* _REQUIREMENT 1_
In the history of the Canarian Museum, in what year did the Museum first open its first exhibition?

* _PASSAGE GIVEN_
--------------------------------

History of the Canarian Museum

On the initiative of a group of intellectuals led by Dr Gregorio Chil y Naranjo, the Canarian Museum was founded in 1879 with the aim of encouraging the cultural and scientific development of Las Palmas de Gran Canaria, becoming in the process one of the city's earliest tourist attractions.

Two circumstances explain this initiative: on the one hand, the widespread interest in “Canarian antiquities” among the local bourgeoisie, who towards the midddle of the 19th century had grown keen on going on expeditions and informal explorations to gather vestiges of aboriginal life and culture; and on the other hand, the development of French anthropological research, since several of the founders of the Canarian Museum had close scientific links with some of the French pioneers in this discipline, such as   Verneau, Broca, Quatrefages, Hamy or Berthelot. The Museum thus counted with a scientific endorsement of the first rank.

Additionally, the discovery of Cro-Magnon man in 1868 fuelled interest in the prehispanic population of the islands, since certain physical features led to the mistaken belief that there was a close relationship between the ancient Canarians and European paleolithic populations. Although this belief has long been superseded, it did at the time contribute to the social and cultural climate that eventually brought about the foundation of the Museum.
Prehistory and anthropology were not, however, the only interests to spur the Museum's founders: from its very foundation, it was conceived as a society for the advancement of  sciences, letters and arts in general, but with a particular focus on the Canarian Archipelago.    Its very first exhibition, set up on 24 May 1880, included, apart from prehispanic items, a wide-ranging display of geological, zoological and artistic collections, and thanks to contributions from the its members, the Museum's library was also at that time in the process of becoming the city's most important library. Over the  years it has, in fact, become the most important documentary collection on Canarian matters anywhere.

The Museum's first premises were located on the top floor of the city hall of Las Palmas de Gran Canaria, which had generously ceded a number of rooms, but the collections grew so rapidly that an alternative site soon became necessary.  Dr Chil proved again instrumental in the development of the Museum; on his death he bequeathed his house to provide the Museum with larger premises, as well as other properties, his extremely valuable archeological and natural sciences collections and his 7,500-volume personal library, thus ensuring the future of the institution. 

Although Dr Chil died in 1901, his legacy was not received by the Museum until 1913, when his widow passed away. The actual relocation of the Museum to its new premises in Vegueta, however, did not take place until 1923, partly due to the severe economic crisis that hit the islands after the First World War, and it did not finally reopen until 1930.

--------------------------------

A block of data
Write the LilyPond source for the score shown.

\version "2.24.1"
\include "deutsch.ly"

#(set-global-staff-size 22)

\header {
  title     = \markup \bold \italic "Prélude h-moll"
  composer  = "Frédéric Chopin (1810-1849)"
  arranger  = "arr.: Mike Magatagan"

--------------------------------

* _REQUIREMENT 2_
Collect every line of the records above that contains the word "source".

* _TASK SOLUTION 1_
1880 (on 24 May 1880).

* _TASK SOLUTION 2_
Write the LilyPond source for the score shown.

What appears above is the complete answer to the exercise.